We have all of these different species of microbes comprising us, each one subtly shifting our body's chemistry. Could the sum total of all of that chemistry be Mind? But of course it's not only microbes that shift chemistry--it's what we eat, what we inhale, what our senses draw in. Ultimately we are our environment.

I've noticed as I've gotten more serious about growing things that each plant has its own unique energy. Herbs seem to have the most pronounced "personalities", but I even had an interesting experience with tomatoes.
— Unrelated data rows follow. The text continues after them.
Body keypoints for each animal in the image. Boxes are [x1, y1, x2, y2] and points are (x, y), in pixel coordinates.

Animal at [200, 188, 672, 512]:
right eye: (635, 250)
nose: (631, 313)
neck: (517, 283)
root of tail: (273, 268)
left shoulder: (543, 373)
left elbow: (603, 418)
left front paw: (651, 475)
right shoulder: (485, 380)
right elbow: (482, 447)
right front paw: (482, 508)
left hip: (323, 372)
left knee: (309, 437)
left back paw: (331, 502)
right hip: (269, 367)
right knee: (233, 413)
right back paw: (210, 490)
Last fall I grew 241 pounds of tomatoes. I had been busy for weeks canning tomato sauces, tomato pastes, tomato juices, etc., but hadn't eaten an exorbitant amount of them raw yet. Then one day, when they were really piling up on the counters and threatening to spoil, I ate like three or four gigantic tomatoes in one evening. That night, for the first 2/3 of the night, literally all I dreamed about were tomatoes. Tomatoes were behind my eyelids. Streams of red-gold tomatoey light were flowing through my veins, like rivers of sunlight. Tomatoes were the only reality. What I find interesting is I had been dealing with tomatoes for weeks, but it wasn't their overwhelming presence in my life "out there" that impacted my consciousness. I had to literally incorporate them into me first, as food. Then they spoke loud and clear.
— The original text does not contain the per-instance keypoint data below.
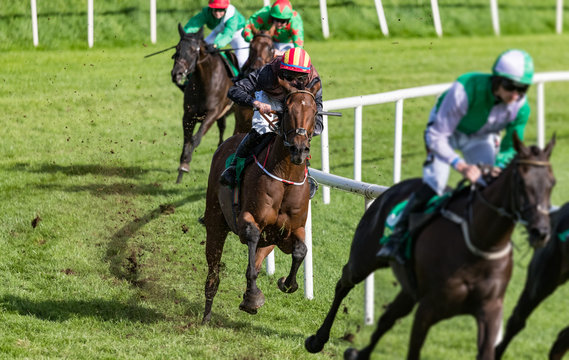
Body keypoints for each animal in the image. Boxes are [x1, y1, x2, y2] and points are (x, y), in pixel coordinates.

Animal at [172, 23, 236, 184]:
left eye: (193, 50)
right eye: (177, 48)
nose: (177, 74)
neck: (205, 82)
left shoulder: (213, 113)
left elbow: (195, 139)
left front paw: (185, 165)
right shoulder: (188, 114)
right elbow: (187, 139)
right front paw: (182, 168)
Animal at [200, 81, 320, 324]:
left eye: (314, 112)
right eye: (288, 110)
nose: (299, 149)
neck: (286, 178)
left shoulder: (289, 231)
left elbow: (300, 250)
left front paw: (286, 283)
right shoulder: (249, 218)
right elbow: (252, 236)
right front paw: (255, 296)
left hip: (268, 241)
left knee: (256, 259)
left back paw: (248, 298)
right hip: (216, 222)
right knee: (214, 270)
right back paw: (208, 313)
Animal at [306, 134, 556, 360]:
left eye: (552, 182)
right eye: (521, 182)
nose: (541, 231)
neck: (480, 243)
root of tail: (393, 189)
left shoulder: (489, 310)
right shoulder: (428, 308)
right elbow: (413, 351)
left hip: (409, 289)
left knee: (388, 318)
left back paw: (358, 354)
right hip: (364, 259)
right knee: (344, 283)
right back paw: (317, 340)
I'm beginning to believe everything we take into us shapes our consciousness. If true, then it becomes essential that we are mindful of what we allow in, especially if we care at all about our human potential. Having healthy microbes might be critical, so we should avoid all of the antimicrobial products now available. Herbs might have important things to contribute to consciousness, so we should incorporate them into our diets. Chemicals and preservatives might kill and distort microbes and beneficial enzymes, so we should seek only organic foods. And what about animals raised in horrific conditions, never able to reach their full genetic potentials? How might that kind of chemistry affect human consciousness if we ingest it? This is such an interesting line of inquiry. This year I'll be growing over fifty types of fruits, veggies, herbs, and grains, so I'm going to do some experiments. I particularly want to get acquainted with the properties and personalities of the herbs that I'll be growing since, as I've noticed, they seem to speak the loudest.